February 3rd is Setsubun, the last day of winter in Japan. It’s commonly celebrated by throwing beans to scare away the ogres and demons, and by eating an overstuffed sushi roll while facing in the lucky direction for the coming year. 2024’s direction is East North East.
But in Okugome village in Kimitsu, about a twenty minute drive from us, there is a different tradition: a nighttime bonfire to burn new years’ decorations. The dondo-yaki.*
Our friends live in the village and helped to prepare the bonfire. At the start of January, all of the materials were carried into the rice field and left to dry. A week ago, all of the bamboo, bundles of wood, and rope were formed into a tall structure in multiple levels, with new year decorations scattered through it and tied around the base.
Our friends have been talking this up for a while but due to the pandemic, it was on hold for a few years. Their build-up was absolutely correct.

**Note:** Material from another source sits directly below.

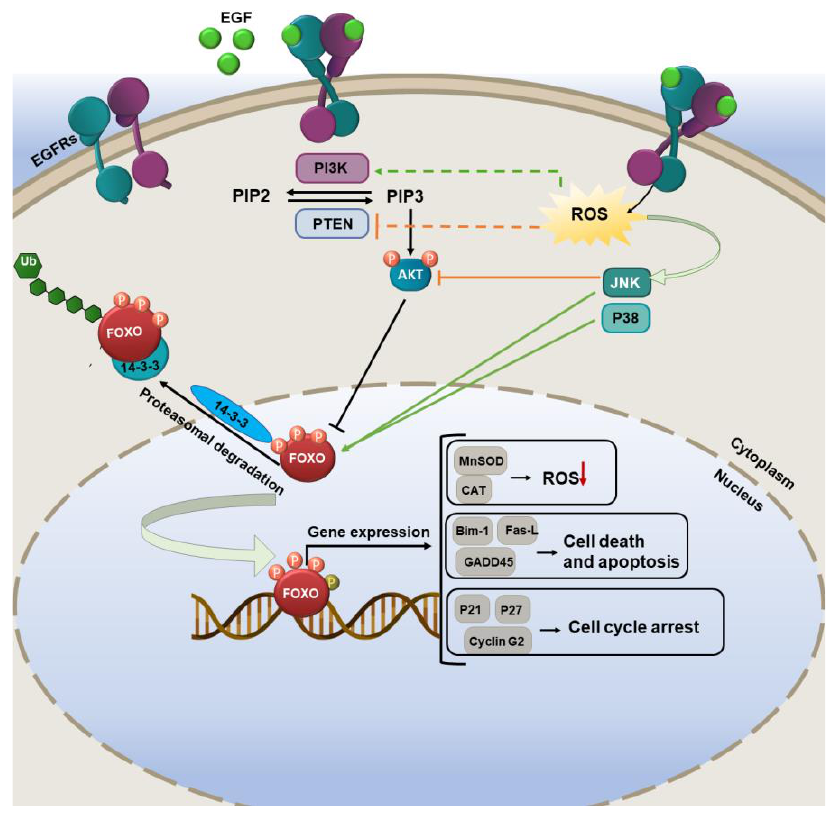
Figure 4. The FOXO pathway regulation by ROS. In oxidative conditions, phosphorylation of FOXO family members by various upstream effectors can trigger some antioxidant enzyme expression and reduce ROS levels in cells.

It’s one of the most spectacular and surprising ceremonies I have seen.
The atmosphere is festive, much like a temple at the new year. The organisers greet neighbors and pour warm sake into cups cut from fresh bamboo. There is lots of chatting and laughing as everyone gathers and waits.
All the folks who were born under the current zodiac animal, so this year all the Dragon babies, are invited to light the dondo. There is a blessing ceremony by the priests and then the pyre is lit.
The serious and careful ceremonial start of the fire was quickly followed by a unexpected eruption of the flames into a massive torch announcing the presence of the Dragon himself.
The heat coming off the fire warmed the whole crowd. We enjoyed more sake, along with tonjiru and yaki soba while the fire burned.
In two years it will be my turn to light the dondo-yaki and you can be sure I will be there to kick off the celebration of my 60th year.
* In other places through Japan, there is a dondo-yaki for burning new year decorations, but it is held mid-January and isn’t nearly this enormous.